A chilling scream cut across the plain.

‘At least one is alive, then,’ said Hippothous.

‘They will all be alive,’ Andonnoballus said. ‘If he can take the pain and not move, it can take a man hours, sometimes a day or more to die. It all depends how you insert the stake up his arse.’

‘You know this?’ Ballista said.

‘I know this,’ Andonnoballus said.

‘Alani indeed is the most cruel of savages,’ Tarchon said. ‘And most terrible ones for thieving. When they cross the Croucasis so their ponies can eat the sweet meadow grasses of Suania, always they are stealing; apples, pears, small children, all manner of things.’

‘They have put them out there to dishearten us,’ Ballista said. ‘If any of us go out to help them, we will be ridden down.’

Another ghastly scream echoed across the Steppe.

‘We have to do something,’ Maximus said.

‘Wax,’ Tarchon said. ‘Beeswax best in the ears. Next to no sound gets through.’

‘Something for them.’

‘Oh, in that case, we must shoot them.’

‘The Suanian is right,’ Andonnoballus said.

‘It is a long, difficult shot,’ judged Ballista.

‘I would take it myself, but they are your men.’

‘Yes,’ Ballista agreed. ‘They are my men.’

They brought him his own bow, the one he had loaned to the slave down by the river, and gave him some space to concentrate.

A bright, sunny June day, not much past noon.

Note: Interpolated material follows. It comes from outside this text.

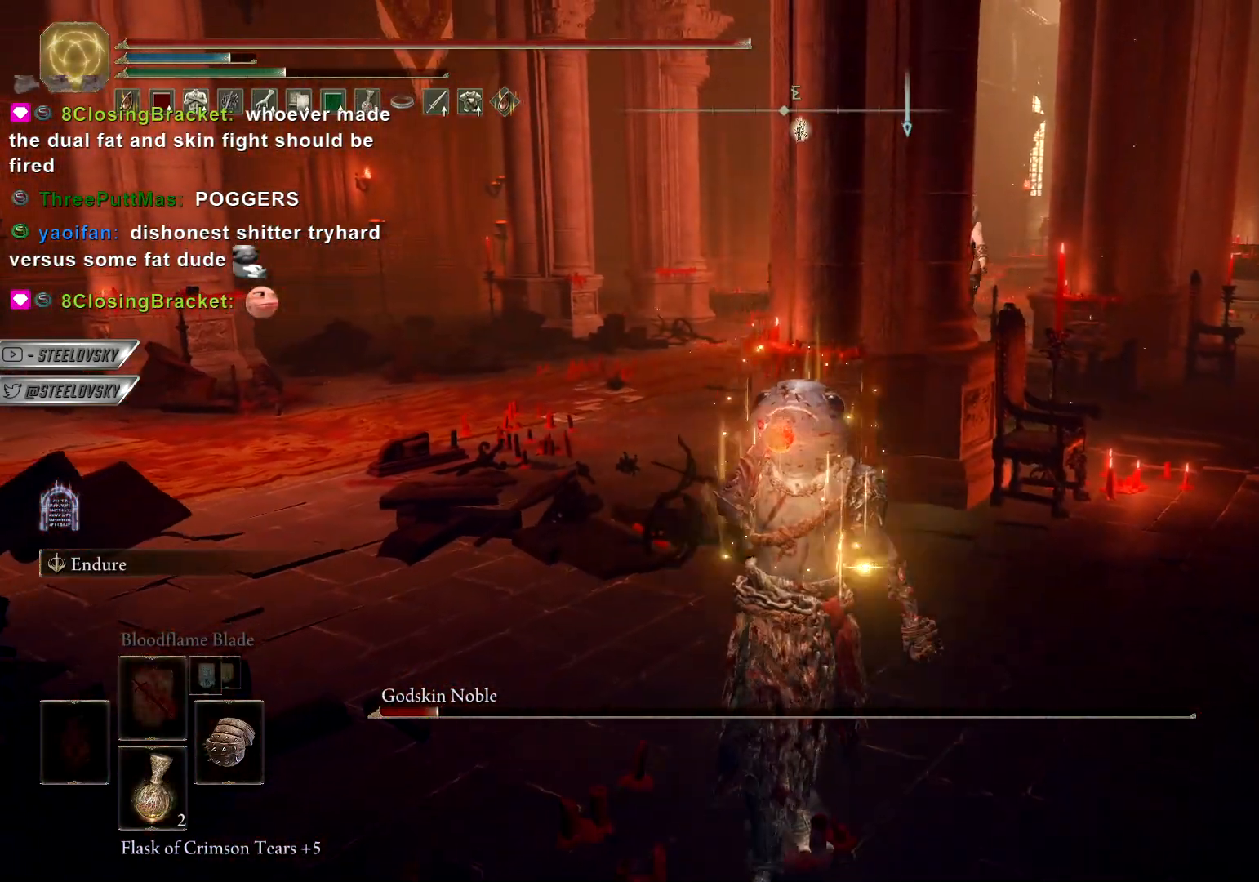
{"buttons": ["TRIANGLE", "R1"], "left_stick": "down-left", "right_stick": "left", "events": [[267, "left_stick", "down-left"], [433, "TRIANGLE", "down"], [500, "R1", "down"]]}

As hot here as it would be in Sicily. A steady wind from the north. He would have to allow for that. The grass shimmered in the nearly three hundred paces between him and the twisted figures on the stakes. Silkweed and side-oats waved above grass. He drew the composite bow – two-fingered, back to the ear, sighted down the shaft – released, and missed. The arrow slid past the right of the central figure. He had overcompensated for the breeze.

The second arrow missed as well; same side, a touch closer. The third took the man in the leg. Ballista killed him with the fourth. In all, it took nine arrows to kill the three men. It took quite a long time.

When he had finished, Ballista walked alone down to the stream. Calgacus followed him at a distance. Ballista sat and stared out across the water. Calgacus sat not far away and watched him. From things Maximus had said, Calgacus imagined that Ballista might be thinking about hauling the
haruspex
off Tarchon’s horse and leaving the diviner to his fate. Right from the start, from the days by the Suebian sea, Calgacus had said Dernhelm was no natural killer. He had always said that. Now, the boy was a man called Ballista, as proficient a killer as varied training and extensive experience could make. Yet, in some ways, nothing had changed.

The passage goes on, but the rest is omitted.